Bachir Diop looked down the District’s H Street corridor at the clusters of large wooden barricades, orange mesh tape and warning signs that dominate the streetscape, evidence of the 12 blocks of construction that have closed or crippled more than a hundred businesses and properties in four years and made way for new investors to acquire property at tax sales.

“It’s devastating,” said Diop, owner of property on H Street.

Diop is among a coalition of minority-owned businesses and property owners who claim that many longtime daytime establishments have folded due to four years of disruptive construction on the H Street corridor. Many have suffered up to 100 percent loss of revenue due to customer access being impeded by road blocks, barricades, parking restrictions and zealous parking enforcement, they said.

“The construction on H Street was more devastating to my business than the crack epidemic in the ‘80s,” said Jerry Goldkind, owner of a men’s clothing store in the 900 block of H St.

Adding insult to injury, coalition members claim, tax assessments have risen as much as 350 percent in three years, forcing many businesses to end up in government tax sales.

“If the minority-owned businesses are losing 75 percent of its customers due to the construction, why would the government increase the tax rate except to push us out of business?” asked Pam Johnson, 49, a property owner.

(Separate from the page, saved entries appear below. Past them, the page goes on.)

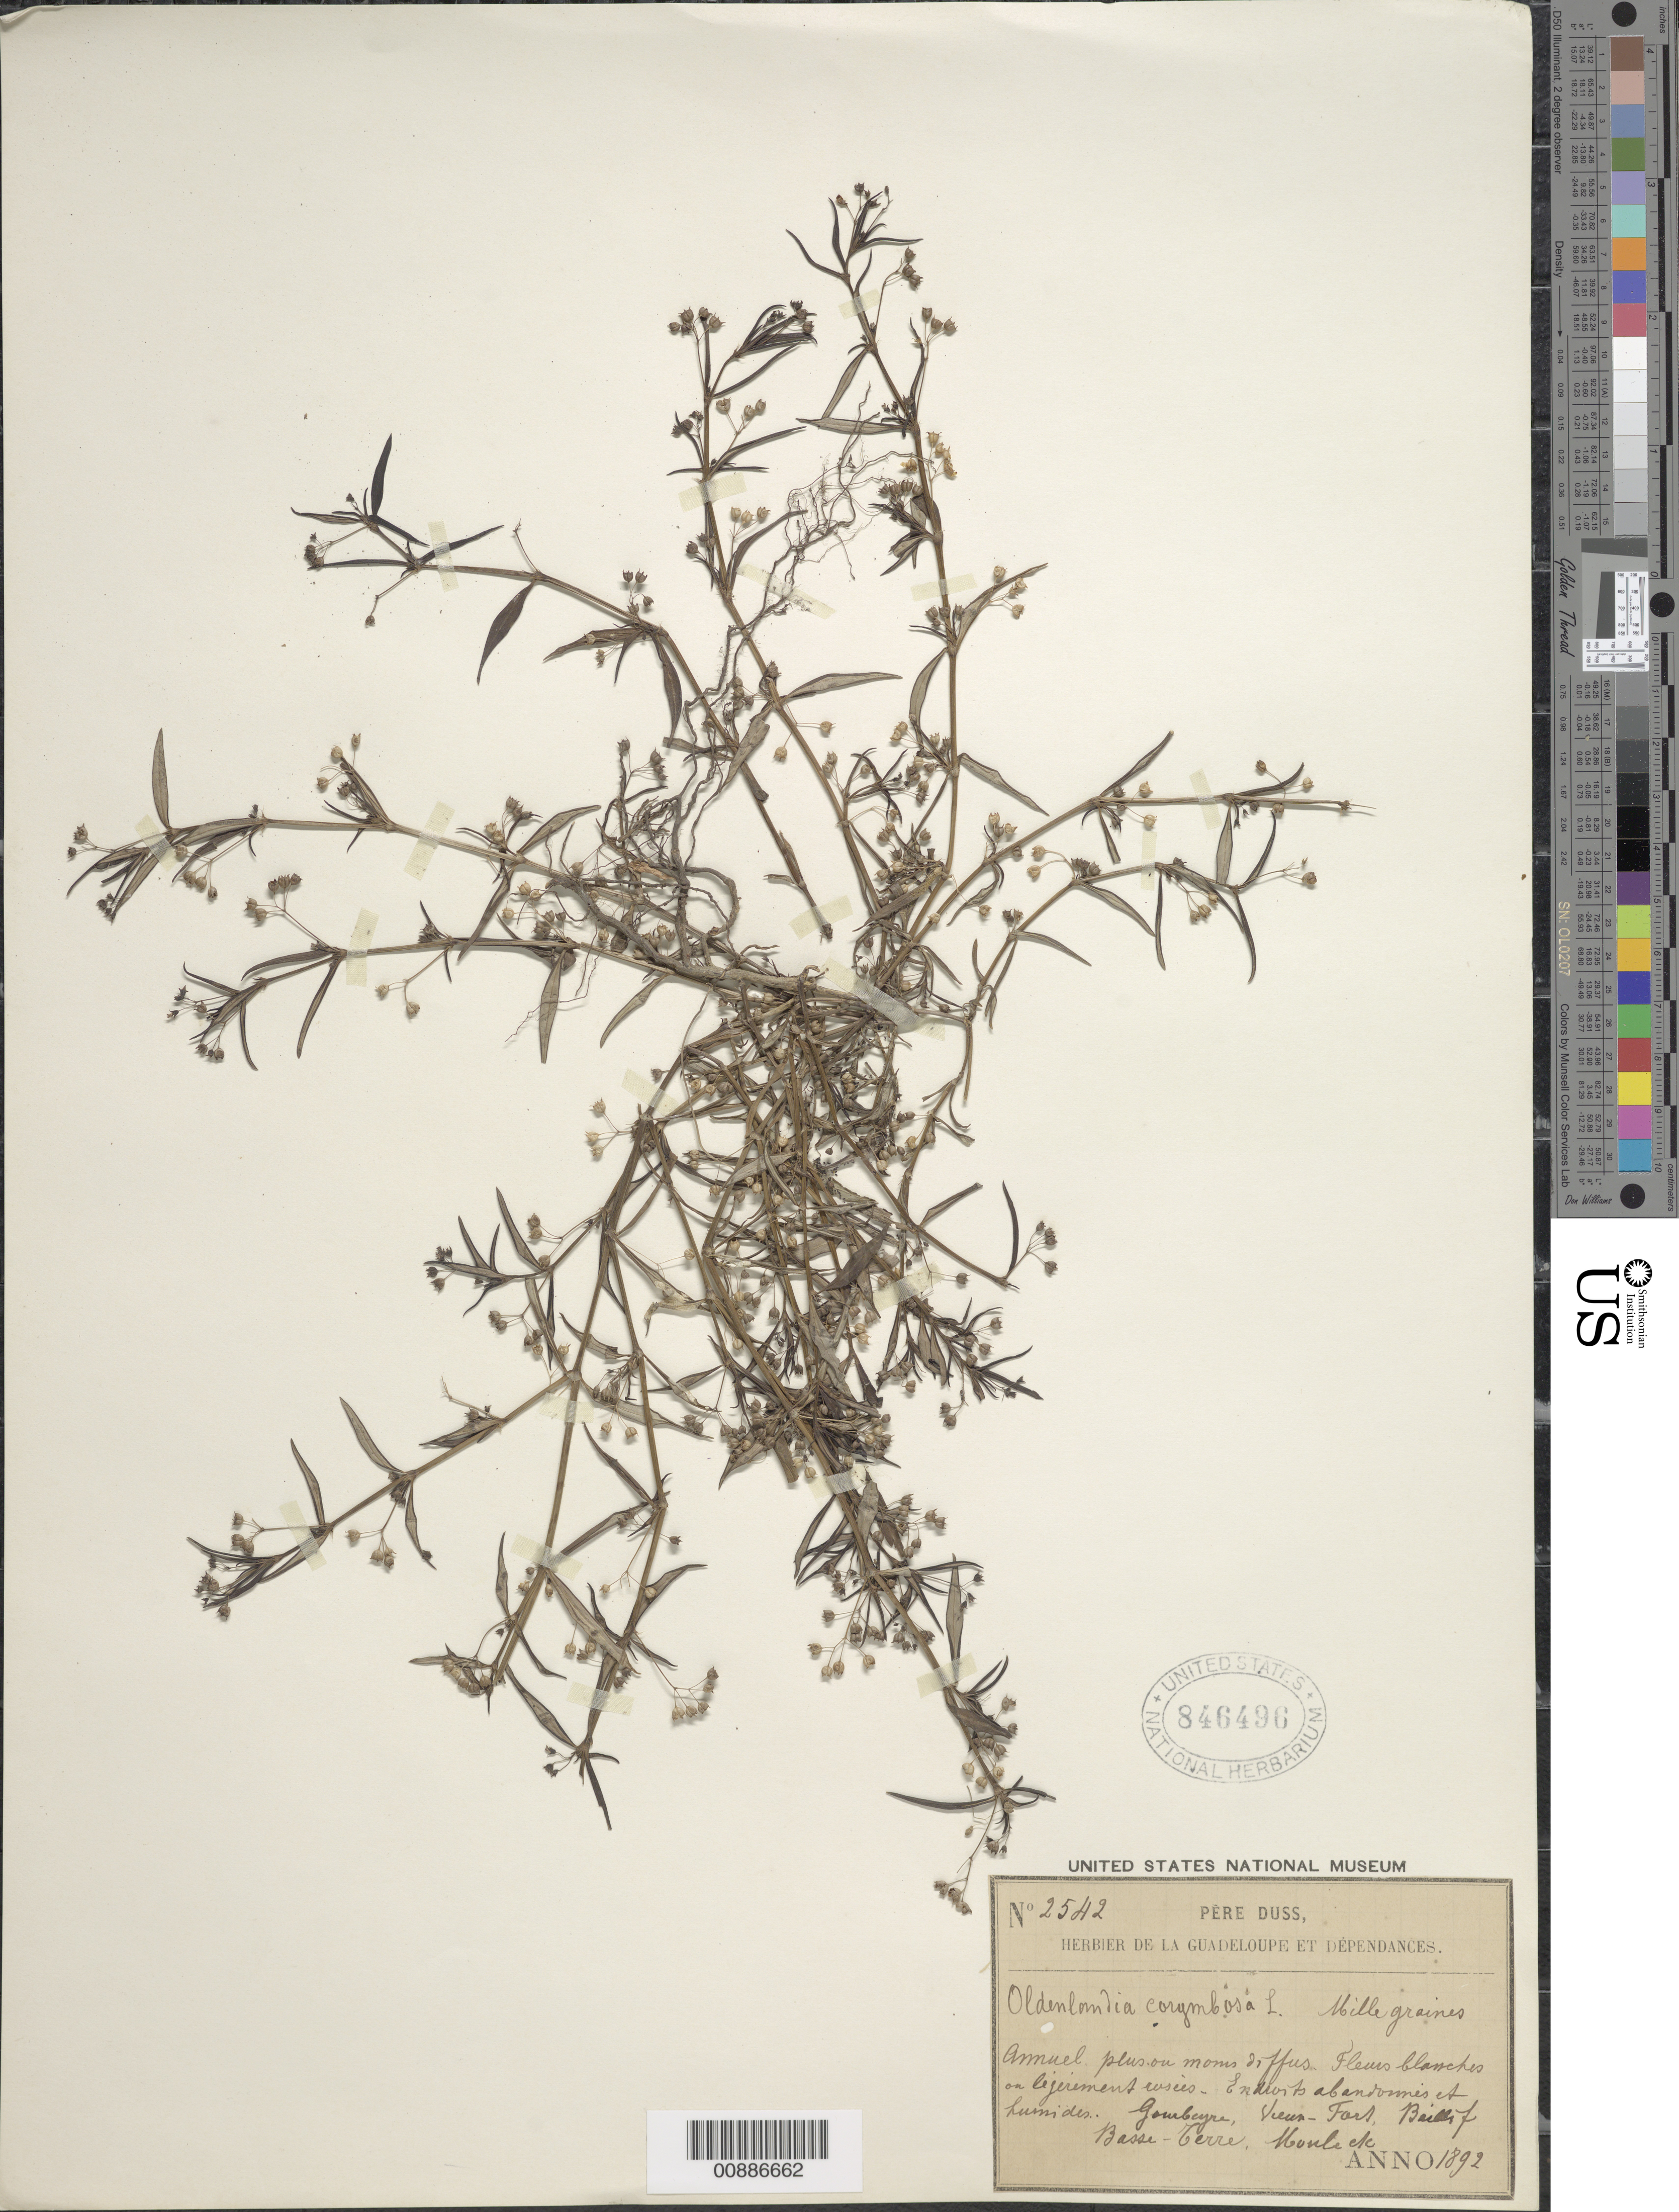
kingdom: Plantae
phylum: Tracheophyta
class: Magnoliopsida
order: Gentianales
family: Rubiaceae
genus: Oldenlandia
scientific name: Oldenlandia corymbosa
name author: L.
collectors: Père Duss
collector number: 2542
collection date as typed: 1892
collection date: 1892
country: Guadeloupe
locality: Gourbeyre, Veux (sp?)-Fort; Basse Terre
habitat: Endroits abandonnes et humides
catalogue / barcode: US 846496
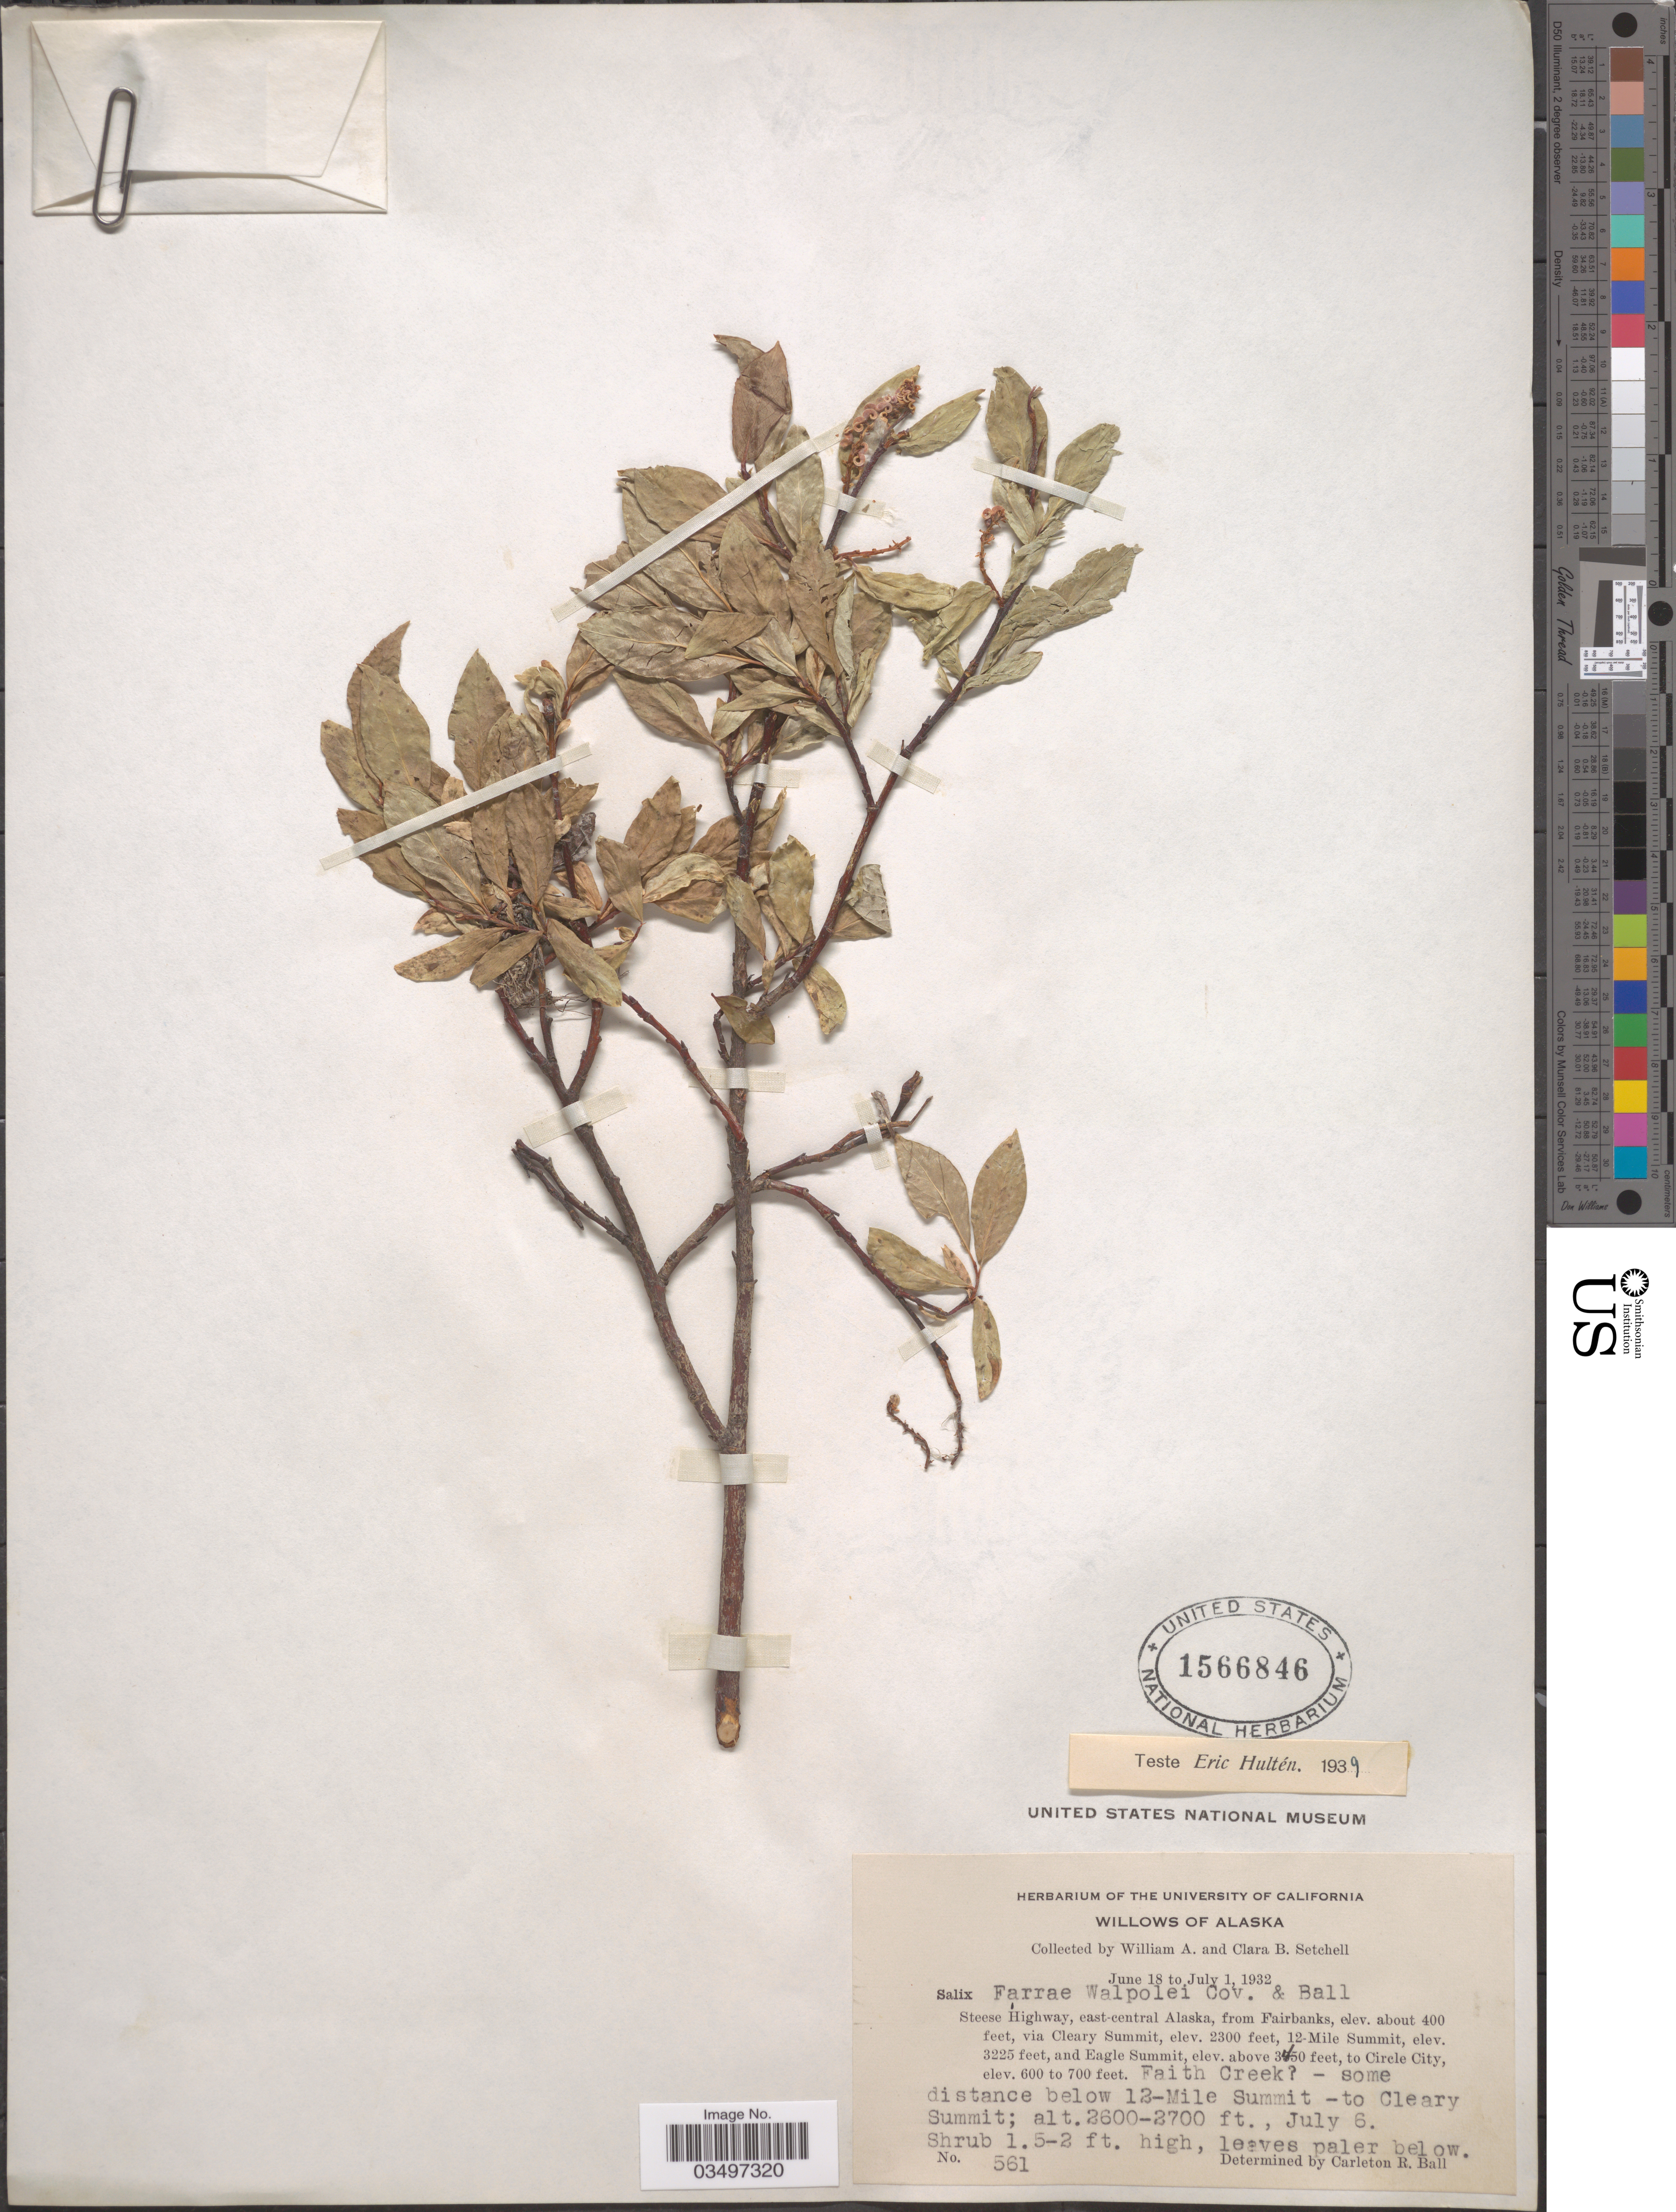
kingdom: Plantae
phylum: Tracheophyta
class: Magnoliopsida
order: Malpighiales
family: Salicaceae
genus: Salix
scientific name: Salix farrae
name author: C.R. Ball in Standl.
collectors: W. Setchell & C. B. Setchell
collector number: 561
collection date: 1932-07-06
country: United States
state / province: Alaska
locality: Steese Highway, east-central Alaska, from Fairbanks, via Cleary Summit, 12-Mile Summit, and Eagle Summit to Circle City. Faith Creek, some distance below 12-Mile Summit - to Cleary Summit.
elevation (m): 122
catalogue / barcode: US 1566846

David Umansky, public information officer for the Office of Tax and Revenue (OTR), confirmed that in 2009, there were 50 commercial and residential properties along the H Street Corridor that went to tax sale and 56 properties in 2010. However, he disagreed that taxes should not have increased.

“The recent tax increase was justified where property improvements are causing the sales prices of the properties to rise. By law, assessments are driven by recent sales. When average sale prices increase, our assessments also increase,” said Umansky. “A property tax deferral program was in place for the first-half 2010 billing which allowed property owners, upon application, to delay paying first-half 2010 taxes until the end of the tax year.”

The coalition said the government is treating the situation as if the businesses affected are making money to pay taxes. “The tax deferment referenced was ineffective due to the administrator and intended beneficiaries not understanding it or not aware of its existence,” Johnson said.

“We are not solely disputing the drastic increase in property taxes over the last three years, but the indisputable fact that taxes were increased between 200-350 percent during a four-year government-sponsored construction project, which has harmed the businesses along the H Street Corridor,” he added. “The negative ramification from the onslaught of a debilitating construction project—coupled with exorbitant taxes—is the direct cause of many of the properties along the H Street Corridor being on OTR’s tax sale list and, unfortunately, several are in foreclosure court or have been foreclosed on.”

Johnson continued, “Why hasn’t the CFO raised a red flag with the mayor, Councilman Wells or DDOT? Why hasn’t the CFO done an economic impact study to address this problem? The mere fact that more than a fourth of the properties along the H St. Corridor have been consecutively listed on OTR’s tax sale should be alarming to the CFO,” said Johnson.

The coalition proposed solutions for merchants and property owners impacted by the construction to include:
• Tax abatement from inception to completion of the streetcar project
• Maintain property taxes at pre-construction rate
• Create a property tax deduction for H Street properties comparable to the Homestead deduction
• Use tax increment financing funds to retroactively provide tax relief in the form of grants or against future tax payments
• Offer government-sponsored, no-interest loans on the assessed property value payable through property taxes
• Immediately disburse Streetscape survival funds

But the group said most council members refused to meet with them to discuss their ongoing concerns and recommendations.

The AFRO also contacted Councilmembers Harry Thomas (D-Ward 5), chairman of the Committee of Economic Development; Michael Brown (I-At Large), chair of the Committee on Workforce Development and Jack Evans (D-Ward 2) chair of the Committee of Finance. Each refused to respond and referred all questions to Councilman Wells (D-Ward 6).

“We truly believe that Councilman Tommy Wells and other members of the council are knowingly and unknowingly facilitating the forced exodus of minority-owned H Street businesses to accelerate gentrification of the area,” said Johnson.

A spokesman from Wells’ office denied the allegations and claimed the councilmember has reached out to the minority property owners.

“We have reviewed the complaints of these property owners and we have tried to help them on a case-by-case basis,” said Charles Allen, public information officer for Councilman Wells.

In the following e-mailed statement, Wells said in addition to tax deferments, the Council approved a 2008 bill that reduced property taxes on businesses valued at $3 million and less and approved $700,000 in direct assistance funds that are currently awaiting implementation by the mayor’s office.

Wells also pointed to the project’s community-wide benefits.

“Over the last several years, the District has invested millions of dollars in the H Street NE corridor – $50 million in streetscape renovation, replacing and widening sidewalks, replacing curbs, improving the street’s infrastructure, replacing aging utility lines and rebuilding the entire roadway; in addition to over $1 million in neighborhood investment funds and grants for façade improvements,” he said.